Perhaps none among us ever wrote verses of any worth, who had not been, more or less, readers of our old ballads. All our poets have been so--and even Wordsworth would not have been the veritable and only Wordsworth, had he not in boyhood pored--oh, the miser!--over Percy's "Reliques." From the highest to the humblest, they have all drunk from those silver springs. Shepherds and herdsmen and woodsmen have been the masters of the mighty--their strains have, like the voice of a solitary lute, inspired a power of sadness into the hearts of great poets that gave their genius to be prevalent over all tears, or with a power of sublimity that gave it dominion over all terror, like the sound of a trumpet. "The Babes in the Wood!" "Chevy Chace!" Men become women while they weep--
"Or start up heroes from the glorious strain."

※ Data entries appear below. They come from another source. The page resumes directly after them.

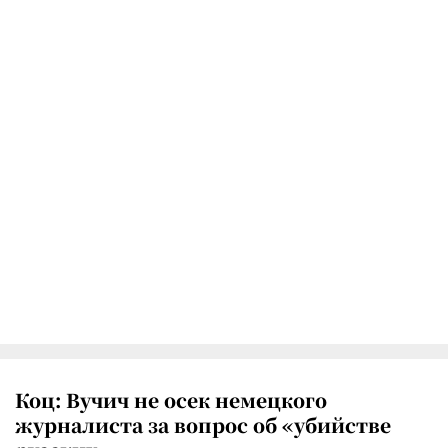
Коц: Вучич не осек немецкого
журналиста за вопрос об «убийстве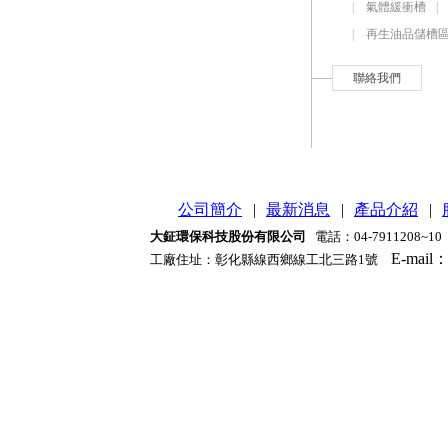
|
氣體緩衝槽
|
再生油品儲槽
聯絡我們
公司簡介
|
最新消息
|
產品介紹
|
大鉦環保科技股份有限公司
電話：04-7911208~10
E-mail
工廠住址
：
彰化縣線西鄉線工北三路1號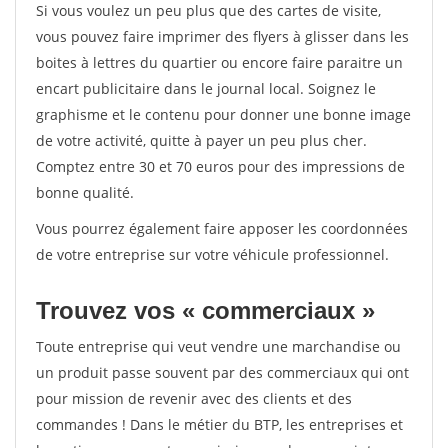
Si vous voulez un peu plus que des cartes de visite,
vous pouvez faire imprimer des flyers à glisser dans les
boites à lettres du quartier ou encore faire paraitre un
encart publicitaire dans le journal local. Soignez le
graphisme et le contenu pour donner une bonne image
de votre activité, quitte à payer un peu plus cher.
Comptez entre 30 et 70 euros pour des impressions de
bonne qualité.
Vous pourrez également faire apposer les coordonnées
de votre entreprise sur votre véhicule professionnel.
Trouvez vos « commerciaux »
Toute entreprise qui veut vendre une marchandise ou
un produit passe souvent par des commerciaux qui ont
pour mission de revenir avec des clients et des
commandes ! Dans le métier du BTP, les entreprises et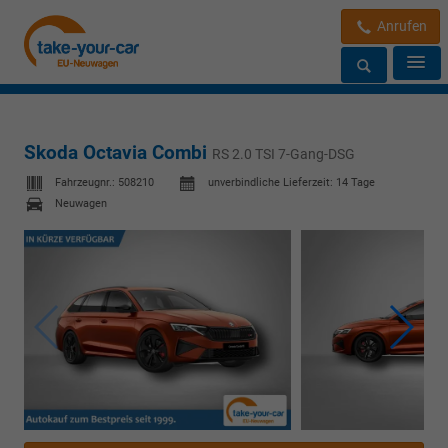
Anrufen
Skoda Octavia Combi
RS 2.0 TSI 7-Gang-DSG
Fahrzeugnr.:
508210
unverbindliche Lieferzeit:
14 Tage
Neuwagen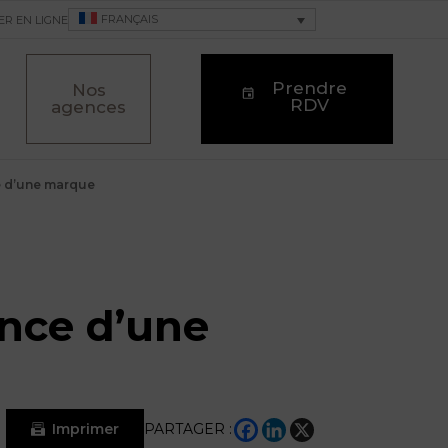
FRANÇAIS
ER EN LIGNE
Prendre
Nos
RDV
agences
e d’une marque
ance d’une
Imprimer
PARTAGER :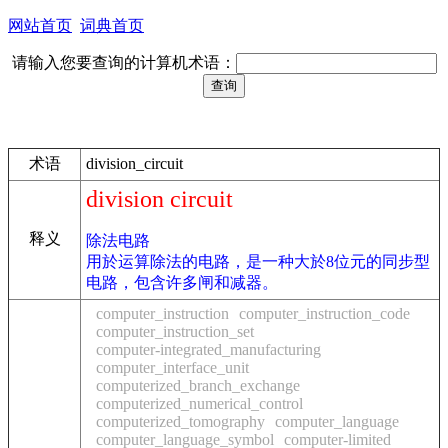
网站首页
词典首页
请输入您要查询的计算机术语：
术语
division_circuit
division circuit
释义
除法电路
用於运算除法的电路，是一种大於8位元的同步型
电路，包含许多闸和减器。
computer_instruction
computer_instruction_code
computer_instruction_set
computer-integrated_manufacturing
computer_interface_unit
computerized_branch_exchange
computerized_numerical_control
computerized_tomography
computer_language
computer_language_symbol
computer-limited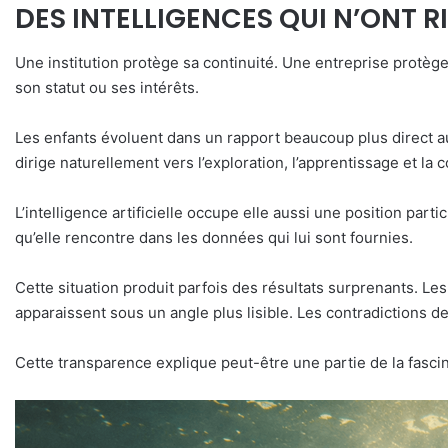
DES INTELLIGENCES QUI N’ONT R
Une institution protège sa continuité. Une entreprise prot
son statut ou ses intérêts.
Les enfants évoluent dans un rapport beaucoup plus direct au 
dirige naturellement vers l’exploration, l’apprentissage et la
L’intelligence artificielle occupe elle aussi une position part
qu’elle rencontre dans les données qui lui sont fournies.
Cette situation produit parfois des résultats surprenants. 
apparaissent sous un angle plus lisible. Les contradictions 
Cette transparence explique peut-être une partie de la fascinat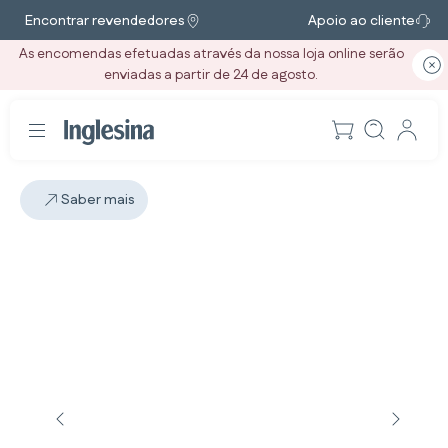
Encontrar revendedores
Apoio ao cliente
As encomendas efetuadas através da nossa loja online serão
enviadas a partir de 24 de agosto.
Saber mais
Diapositivo: 2 / 4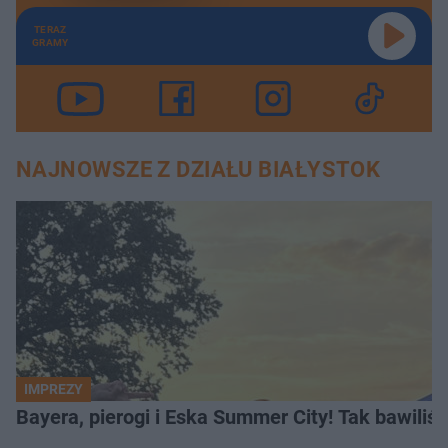
TERAZ
GRAMY
NAJNOWSZE Z DZIAŁU BIAŁYSTOK
IMPREZY
Bayera, pierogi i Eska Summer City! Tak bawiliś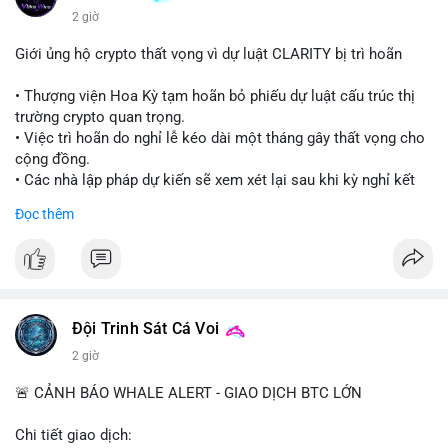
2 giờ
Giới ủng hộ crypto thất vọng vì dự luật CLARITY bị trì hoãn
• Thượng viện Hoa Kỳ tạm hoãn bỏ phiếu dự luật cấu trúc thị
trường crypto quan trọng.
• Việc trì hoãn do nghỉ lễ kéo dài một tháng gây thất vọng cho
cộng đồng.
• Các nhà lập pháp dự kiến sẽ xem xét lại sau khi kỳ nghỉ kết
thúc.
Đọc thêm
#binancesquare
#cryptonews
#clarityact
#uspolitics
$btc $eth
#vlikevn
#titanbot
Đội Trinh Sát Cá Voi
2 giờ
📰 Nguồn: Cointelegraph
🚨 CẢNH BÁO WHALE ALERT - GIAO DỊCH BTC LỚN
Chi tiết giao dịch: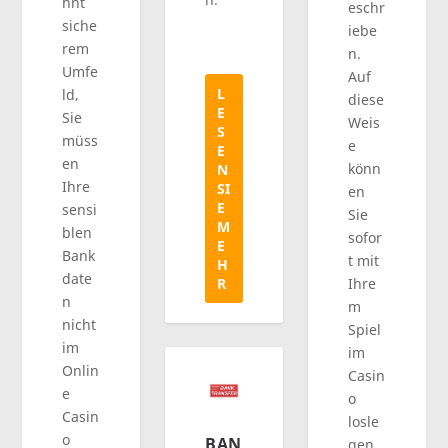
hnt
eschr
siche
iebe
rem
n.
Umfe
Auf
L
ld,
diese
E
Sie
Weis
S
müss
e
E
en
könn
N
Ihre
SI
en
E
sensi
Sie
M
blen
sofor
E
Bank
t mit
H
date
R
Ihre
n
m
nicht
Spiel
im
im
Onlin
Casin
e
o
Casin
losle
o
BAN
gen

Sing then "The Dirge," my Margaret, to the Old Man, "so tender and so true" to the spirit of those old ballads, which we might think were written by Pity's self.
DIRGE.
"O dig a grave, and dig it deep, Where I and my true love may sleep!
We'll dig a grave, and dig it deep, Where thou and thy true love shall sleep!
And let it be five fathom low, Where winter winds may never blow!-- And it shall be five fathom low, Where winter winds shall never blow!
And let it be on yonder hill, Where grows the mountain daffodil!-- And it shall be on yonder hill, Where grows the mountain daffodil!
And plant it round with holy briers, To fright away the fairy fires!-- We'll plant it round with holy briers!
To fright away the fairy fires!
And set it round with celandine, And nodding heads of columbine!-- We'll set it round with celandine, And nodding heads of columbine!
And let the ruddock build his nest Just above my true love's breast!-- The ruddock he shall build his nest Just above thy true love's breast!